Donald Trump Makes New Request in Fani Willis Case

Donald Trump’s attorneys asked Judge Scott McAfee to quash two more charges against the former president in Fulton County District Attorney Fani Willis’ election interference case against him.

Trump attorneys Steven H. Sadow and Jennifer L. Little on Wednesday filed a brief urging McAfee, who is overseeing the upcoming trial in the case, to order two charges against Trump and his co-defendants to be dropped from cases surrounding the alleged attempts to thwart the 2020 presidential results in Georgia.

They asked for charges of filing false documents and conspiracy to commit filing false documents to be dropped, arguing that only the federal government, not Willis’ office, has the legal jurisdiction to charge people with filing allegedly false documents in federal court.

Willis last year charged Trump and 18 others with trying to overturn the 2020 election results in Georgia, a swing state that narrowly went to President Joe Biden.
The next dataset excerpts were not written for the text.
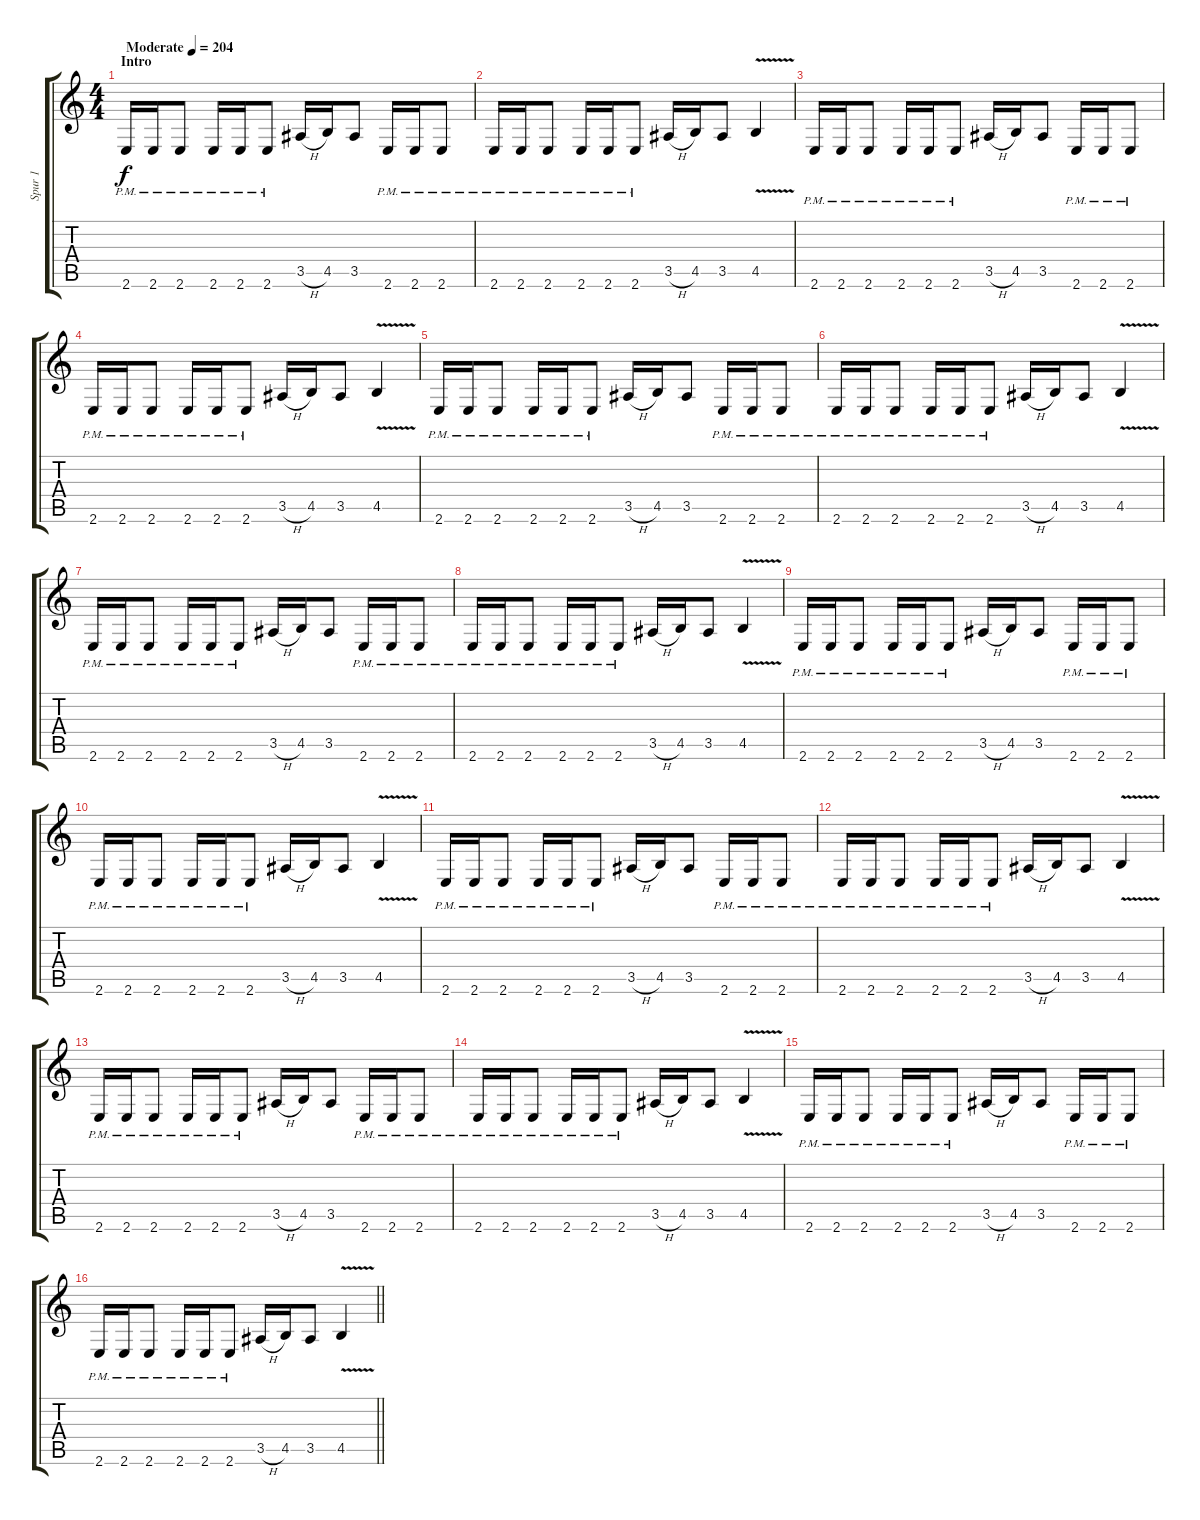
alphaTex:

\track ("Spur 1" "Spur 1") {instrument distortionguitar}
\staff {score tabs}
\tuning (D4 A3 F3 C3 G2 D2) {hide}
\ts (4 4)
\section ("" "Intro")
\tempo (204 "Moderate")
\clef g2
\ks c
2.6{pm}.16{dy f instrument distortionguitar} 2.6{pm}.16 2.6{pm}.8 2.6{pm}.16 2.6{pm}.16 2.6{pm}.8 3.5{h}.16 4.5.16 3.5.8 2.6{pm}.16 2.6{pm}.16 2.6{pm}.8 |
2.6{pm}.16 2.6{pm}.16 2.6{pm}.8 2.6{pm}.16 2.6{pm}.16 2.6{pm}.8 3.5{h}.16 4.5.16 3.5.8 4.5{v}.4 |
2.6{pm}.16 2.6{pm}.16 2.6{pm}.8 2.6{pm}.16 2.6{pm}.16 2.6{pm}.8 3.5{h}.16 4.5.16 3.5.8 2.6{pm}.16 2.6{pm}.16 2.6{pm}.8 |
2.6{pm}.16 2.6{pm}.16 2.6{pm}.8 2.6{pm}.16 2.6{pm}.16 2.6{pm}.8 3.5{h}.16 4.5.16 3.5.8 4.5{v}.4 |
2.6{pm}.16 2.6{pm}.16 2.6{pm}.8 2.6{pm}.16 2.6{pm}.16 2.6{pm}.8 3.5{h}.16 4.5.16 3.5.8 2.6{pm}.16 2.6{pm}.16 2.6{pm}.8 |
2.6{pm}.16 2.6{pm}.16 2.6{pm}.8 2.6{pm}.16 2.6{pm}.16 2.6{pm}.8 3.5{h}.16 4.5.16 3.5.8 4.5{v}.4 |
2.6{pm}.16 2.6{pm}.16 2.6{pm}.8 2.6{pm}.16 2.6{pm}.16 2.6{pm}.8 3.5{h}.16 4.5.16 3.5.8 2.6{pm}.16 2.6{pm}.16 2.6{pm}.8 |
2.6{pm}.16 2.6{pm}.16 2.6{pm}.8 2.6{pm}.16 2.6{pm}.16 2.6{pm}.8 3.5{h}.16 4.5.16 3.5.8 4.5{v}.4 |
2.6{pm}.16 2.6{pm}.16 2.6{pm}.8 2.6{pm}.16 2.6{pm}.16 2.6{pm}.8 3.5{h}.16 4.5.16 3.5.8 2.6{pm}.16 2.6{pm}.16 2.6{pm}.8 |
2.6{pm}.16 2.6{pm}.16 2.6{pm}.8 2.6{pm}.16 2.6{pm}.16 2.6{pm}.8 3.5{h}.16 4.5.16 3.5.8 4.5{v}.4 |
2.6{pm}.16 2.6{pm}.16 2.6{pm}.8 2.6{pm}.16 2.6{pm}.16 2.6{pm}.8 3.5{h}.16 4.5.16 3.5.8 2.6{pm}.16 2.6{pm}.16 2.6{pm}.8 |
2.6{pm}.16 2.6{pm}.16 2.6{pm}.8 2.6{pm}.16 2.6{pm}.16 2.6{pm}.8 3.5{h}.16 4.5.16 3.5.8 4.5{v}.4 |
2.6{pm}.16 2.6{pm}.16 2.6{pm}.8 2.6{pm}.16 2.6{pm}.16 2.6{pm}.8 3.5{h}.16 4.5.16 3.5.8 2.6{pm}.16 2.6{pm}.16 2.6{pm}.8 |
2.6{pm}.16 2.6{pm}.16 2.6{pm}.8 2.6{pm}.16 2.6{pm}.16 2.6{pm}.8 3.5{h}.16 4.5.16 3.5.8 4.5{v}.4 |
2.6{pm}.16 2.6{pm}.16 2.6{pm}.8 2.6{pm}.16 2.6{pm}.16 2.6{pm}.8 3.5{h}.16 4.5.16 3.5.8 2.6{pm}.16 2.6{pm}.16 2.6{pm}.8 |
\barLineRight lightlight
2.6{pm}.16 2.6{pm}.16 2.6{pm}.8 2.6{pm}.16 2.6{pm}.16 2.6{pm}.8 3.5{h}.16 4.5.16 3.5.8 4.5{v}.4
Donald Trump new request Fani Willis case
Former President Donald Trump speaks to reporters in New York City on January 11. Trump’s legal team has asked Judge Scott McAfee to drop two charges in District Attorney Fani Willis’ election interference case against…

Spencer Platt/Getty Images

Her investigation focused on Trump’s phone call to Secretary of State Brad Raffensperger in which the former president asked him to find enough votes to tilt the election in his favor, as well as efforts to submit a false slate of pro-Trump electors to the Electoral College.

Trump has pleaded not guilty to all charges and maintains his innocence in the case. He has accused Willis of targeting him for political purposes, describing the case as a “witch hunt.”

Sadow and Little cited the 1890 case Thomas v. Loney, arguing it was ruled that a state can’t prosecute a crime under a state criminal statute when the alleged conduct “only constitutes an ‘offense against the public justice of the United States, and within the exclusive jurisdiction of the courts of the United States.'”

“Consequently, the State of Georgia cannot punish the filing of an allegedly false document in federal court, as the power to do so belongs solely to the federal government,” the filing reads.

Sadow declined further comment when reached by Newsweek.

Newsweek also reached out to Willis’ office for comment via email.

The Department of Justice has also charged Trump in a federal election interference case that covers the alleged false elector scheme, as well as the January 6, 2021, riot at the U.S. Capitol building.

Trump’s attorneys, however, have argued that presidential immunity should shield him from facing federal charges. The U.S. Supreme Court is expected to hear the immunity arguments on Thursday.

McAfee in March quashed six counts in Willis’ case, three of which Trump faced. He determined that the allegations were not detailed enough, finding that “the lack of detail concerning an essential legal element is, in the undersigned’s opinion, fatal.”

Trump initially faced 13 counts but now faces 10.